> **Problem to work on**
Say nothing but the number of lines below in which the string "Menuisier" appears.

Start of Dataset records

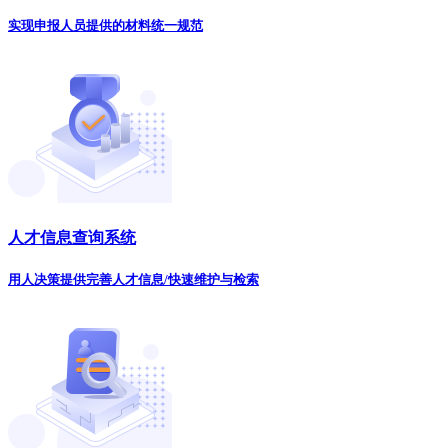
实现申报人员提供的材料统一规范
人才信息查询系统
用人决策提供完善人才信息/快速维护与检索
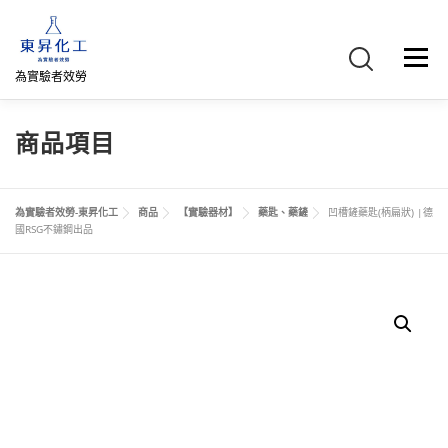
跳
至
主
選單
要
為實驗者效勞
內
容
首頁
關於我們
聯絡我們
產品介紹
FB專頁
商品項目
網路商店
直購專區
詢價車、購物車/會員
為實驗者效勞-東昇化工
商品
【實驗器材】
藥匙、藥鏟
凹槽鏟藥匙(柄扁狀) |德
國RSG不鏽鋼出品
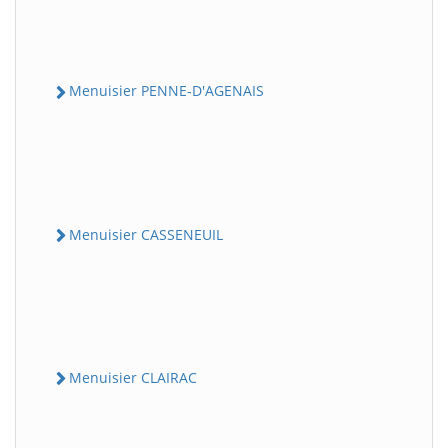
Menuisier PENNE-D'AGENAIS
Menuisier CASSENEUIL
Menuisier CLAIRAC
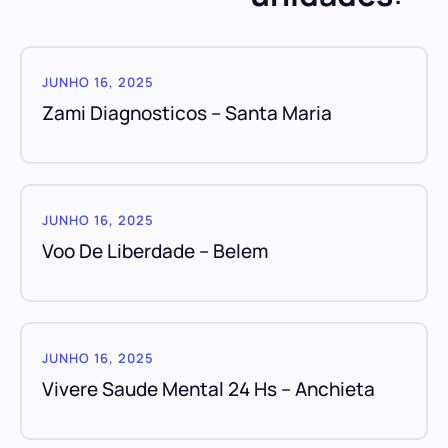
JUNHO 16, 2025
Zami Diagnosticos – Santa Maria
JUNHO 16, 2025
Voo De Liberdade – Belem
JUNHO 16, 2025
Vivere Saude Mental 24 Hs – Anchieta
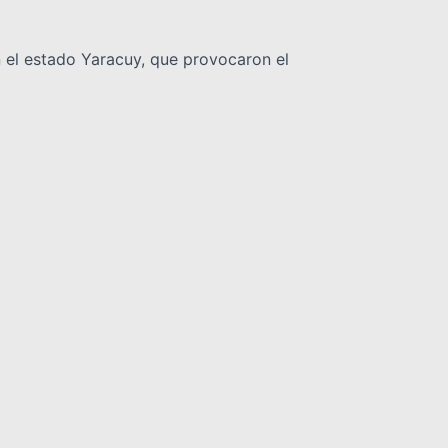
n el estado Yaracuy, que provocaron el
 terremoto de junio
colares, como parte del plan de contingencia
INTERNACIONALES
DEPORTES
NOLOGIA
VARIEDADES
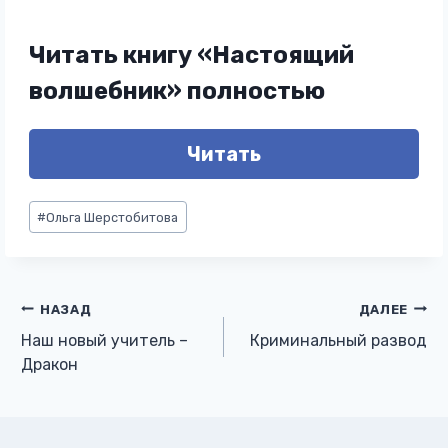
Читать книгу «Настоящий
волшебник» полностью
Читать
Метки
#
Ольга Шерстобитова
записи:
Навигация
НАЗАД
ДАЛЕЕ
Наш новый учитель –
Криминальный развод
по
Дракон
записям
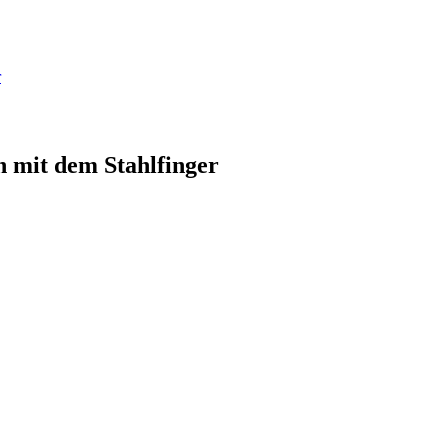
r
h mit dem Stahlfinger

End of Dataset records

> **Written response**
3